[Extracted page text data]

================

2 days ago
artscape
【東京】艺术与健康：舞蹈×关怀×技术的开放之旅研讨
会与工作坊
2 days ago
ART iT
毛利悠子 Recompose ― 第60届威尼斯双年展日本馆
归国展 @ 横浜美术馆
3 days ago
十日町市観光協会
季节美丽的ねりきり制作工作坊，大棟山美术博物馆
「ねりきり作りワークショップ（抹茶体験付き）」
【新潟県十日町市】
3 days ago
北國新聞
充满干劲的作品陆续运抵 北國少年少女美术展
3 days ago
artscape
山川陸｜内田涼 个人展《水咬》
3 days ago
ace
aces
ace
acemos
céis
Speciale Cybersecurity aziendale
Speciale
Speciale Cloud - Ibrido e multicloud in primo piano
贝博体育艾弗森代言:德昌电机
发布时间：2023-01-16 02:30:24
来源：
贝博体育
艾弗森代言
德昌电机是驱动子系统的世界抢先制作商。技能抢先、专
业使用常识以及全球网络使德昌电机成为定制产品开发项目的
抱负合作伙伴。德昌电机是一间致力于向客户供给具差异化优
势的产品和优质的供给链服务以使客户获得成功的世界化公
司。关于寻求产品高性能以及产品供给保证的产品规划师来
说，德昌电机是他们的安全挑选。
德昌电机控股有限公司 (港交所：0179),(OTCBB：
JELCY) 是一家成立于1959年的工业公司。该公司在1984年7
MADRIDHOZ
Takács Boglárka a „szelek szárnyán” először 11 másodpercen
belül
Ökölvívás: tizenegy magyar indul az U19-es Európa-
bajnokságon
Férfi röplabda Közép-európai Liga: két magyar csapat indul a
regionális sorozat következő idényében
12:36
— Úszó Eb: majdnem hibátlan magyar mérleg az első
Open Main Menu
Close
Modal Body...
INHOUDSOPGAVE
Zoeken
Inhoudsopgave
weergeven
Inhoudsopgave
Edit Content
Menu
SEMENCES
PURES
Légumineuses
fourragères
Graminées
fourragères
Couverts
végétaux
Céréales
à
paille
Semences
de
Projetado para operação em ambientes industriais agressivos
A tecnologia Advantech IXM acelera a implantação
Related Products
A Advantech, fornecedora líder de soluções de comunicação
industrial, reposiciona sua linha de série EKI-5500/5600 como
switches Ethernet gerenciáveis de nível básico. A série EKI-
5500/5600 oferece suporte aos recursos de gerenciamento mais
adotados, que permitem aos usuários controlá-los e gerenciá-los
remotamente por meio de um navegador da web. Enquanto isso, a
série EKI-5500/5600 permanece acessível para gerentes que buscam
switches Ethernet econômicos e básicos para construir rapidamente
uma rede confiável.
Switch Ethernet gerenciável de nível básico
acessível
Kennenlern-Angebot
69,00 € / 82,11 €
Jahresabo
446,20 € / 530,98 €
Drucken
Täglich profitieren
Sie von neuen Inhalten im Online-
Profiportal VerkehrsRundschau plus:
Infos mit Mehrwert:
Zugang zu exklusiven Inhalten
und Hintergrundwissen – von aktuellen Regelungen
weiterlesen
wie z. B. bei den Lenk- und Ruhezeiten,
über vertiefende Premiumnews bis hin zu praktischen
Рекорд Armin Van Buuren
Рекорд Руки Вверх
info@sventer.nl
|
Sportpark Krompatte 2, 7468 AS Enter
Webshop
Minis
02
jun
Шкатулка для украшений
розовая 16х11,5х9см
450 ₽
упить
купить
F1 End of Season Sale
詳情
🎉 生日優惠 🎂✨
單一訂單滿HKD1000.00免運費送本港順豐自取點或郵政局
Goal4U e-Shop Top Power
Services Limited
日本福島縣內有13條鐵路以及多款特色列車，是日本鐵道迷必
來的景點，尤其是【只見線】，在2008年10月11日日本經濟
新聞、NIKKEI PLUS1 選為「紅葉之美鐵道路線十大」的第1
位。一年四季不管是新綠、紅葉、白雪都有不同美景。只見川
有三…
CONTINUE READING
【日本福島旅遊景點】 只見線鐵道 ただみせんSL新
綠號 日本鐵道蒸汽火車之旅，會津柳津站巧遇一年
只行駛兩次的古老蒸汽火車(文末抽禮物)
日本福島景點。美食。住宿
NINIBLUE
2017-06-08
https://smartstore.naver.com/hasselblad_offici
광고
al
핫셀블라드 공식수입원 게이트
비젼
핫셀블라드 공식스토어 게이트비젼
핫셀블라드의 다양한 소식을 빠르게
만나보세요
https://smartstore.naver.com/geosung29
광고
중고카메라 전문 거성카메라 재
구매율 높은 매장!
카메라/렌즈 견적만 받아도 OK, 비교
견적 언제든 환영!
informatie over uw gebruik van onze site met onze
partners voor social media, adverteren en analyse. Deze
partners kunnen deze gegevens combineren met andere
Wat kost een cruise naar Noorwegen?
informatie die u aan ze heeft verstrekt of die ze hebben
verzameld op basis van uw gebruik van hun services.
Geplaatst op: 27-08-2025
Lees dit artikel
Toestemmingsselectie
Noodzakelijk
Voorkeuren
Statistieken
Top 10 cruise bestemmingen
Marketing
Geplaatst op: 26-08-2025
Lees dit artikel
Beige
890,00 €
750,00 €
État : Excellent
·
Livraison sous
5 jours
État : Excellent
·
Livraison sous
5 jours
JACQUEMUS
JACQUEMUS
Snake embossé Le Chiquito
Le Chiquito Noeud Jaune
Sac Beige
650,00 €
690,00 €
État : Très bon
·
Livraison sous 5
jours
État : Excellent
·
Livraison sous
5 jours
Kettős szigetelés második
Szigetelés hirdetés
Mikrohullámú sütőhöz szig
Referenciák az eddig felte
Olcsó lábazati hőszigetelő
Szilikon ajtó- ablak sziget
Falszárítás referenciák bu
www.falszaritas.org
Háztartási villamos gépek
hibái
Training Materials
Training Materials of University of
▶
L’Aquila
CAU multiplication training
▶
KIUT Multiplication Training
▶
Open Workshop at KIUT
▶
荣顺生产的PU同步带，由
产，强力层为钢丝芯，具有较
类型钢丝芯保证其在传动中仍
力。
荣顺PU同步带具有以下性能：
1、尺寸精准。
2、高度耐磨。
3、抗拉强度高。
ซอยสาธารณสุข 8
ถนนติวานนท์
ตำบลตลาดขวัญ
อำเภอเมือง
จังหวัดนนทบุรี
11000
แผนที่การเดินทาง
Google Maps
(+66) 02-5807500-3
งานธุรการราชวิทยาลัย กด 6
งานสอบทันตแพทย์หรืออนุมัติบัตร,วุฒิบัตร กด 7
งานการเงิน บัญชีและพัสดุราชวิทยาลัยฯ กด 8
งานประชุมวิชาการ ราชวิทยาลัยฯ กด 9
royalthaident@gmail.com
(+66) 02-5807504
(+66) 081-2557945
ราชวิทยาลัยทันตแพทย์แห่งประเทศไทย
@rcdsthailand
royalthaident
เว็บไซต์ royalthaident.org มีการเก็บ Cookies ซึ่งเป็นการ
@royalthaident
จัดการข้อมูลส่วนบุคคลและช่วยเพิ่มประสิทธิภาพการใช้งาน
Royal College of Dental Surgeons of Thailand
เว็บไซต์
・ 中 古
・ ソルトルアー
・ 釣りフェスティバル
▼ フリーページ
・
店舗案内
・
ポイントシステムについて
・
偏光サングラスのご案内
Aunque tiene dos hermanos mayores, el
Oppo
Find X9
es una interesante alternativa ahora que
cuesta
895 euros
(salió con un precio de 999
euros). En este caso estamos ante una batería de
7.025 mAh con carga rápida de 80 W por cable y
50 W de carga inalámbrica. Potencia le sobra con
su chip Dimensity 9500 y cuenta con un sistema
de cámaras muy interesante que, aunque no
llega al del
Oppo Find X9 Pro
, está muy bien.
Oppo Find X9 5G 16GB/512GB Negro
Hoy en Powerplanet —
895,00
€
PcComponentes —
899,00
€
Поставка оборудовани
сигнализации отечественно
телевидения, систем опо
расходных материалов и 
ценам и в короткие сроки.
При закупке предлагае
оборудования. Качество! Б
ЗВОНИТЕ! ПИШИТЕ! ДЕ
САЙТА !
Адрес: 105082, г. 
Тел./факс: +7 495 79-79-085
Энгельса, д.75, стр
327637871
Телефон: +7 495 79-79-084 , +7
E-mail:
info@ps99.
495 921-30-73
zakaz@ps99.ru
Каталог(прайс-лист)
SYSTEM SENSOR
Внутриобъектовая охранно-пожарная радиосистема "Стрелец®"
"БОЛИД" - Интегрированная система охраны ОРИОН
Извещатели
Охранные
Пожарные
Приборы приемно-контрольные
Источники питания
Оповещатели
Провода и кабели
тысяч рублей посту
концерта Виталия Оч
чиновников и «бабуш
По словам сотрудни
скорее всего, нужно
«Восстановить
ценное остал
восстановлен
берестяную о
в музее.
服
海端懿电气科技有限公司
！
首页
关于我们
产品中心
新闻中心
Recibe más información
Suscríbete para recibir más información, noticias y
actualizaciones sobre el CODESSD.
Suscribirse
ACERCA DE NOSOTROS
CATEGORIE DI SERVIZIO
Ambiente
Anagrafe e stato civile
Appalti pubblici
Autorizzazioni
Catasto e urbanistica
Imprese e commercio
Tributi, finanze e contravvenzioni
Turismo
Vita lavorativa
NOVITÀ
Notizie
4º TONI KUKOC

================

Pull every line with "ทยาล" from the records.

Answer below>
งานธุรการราชวิทยาลัย กด 6
งานการเงิน บัญชีและพัสดุราชวิทยาลัยฯ กด 8
งานประชุมวิชาการ ราชวิทยาลัยฯ กด 9
ราชวิทยาลัยทันตแพทย์แห่งประเทศไทย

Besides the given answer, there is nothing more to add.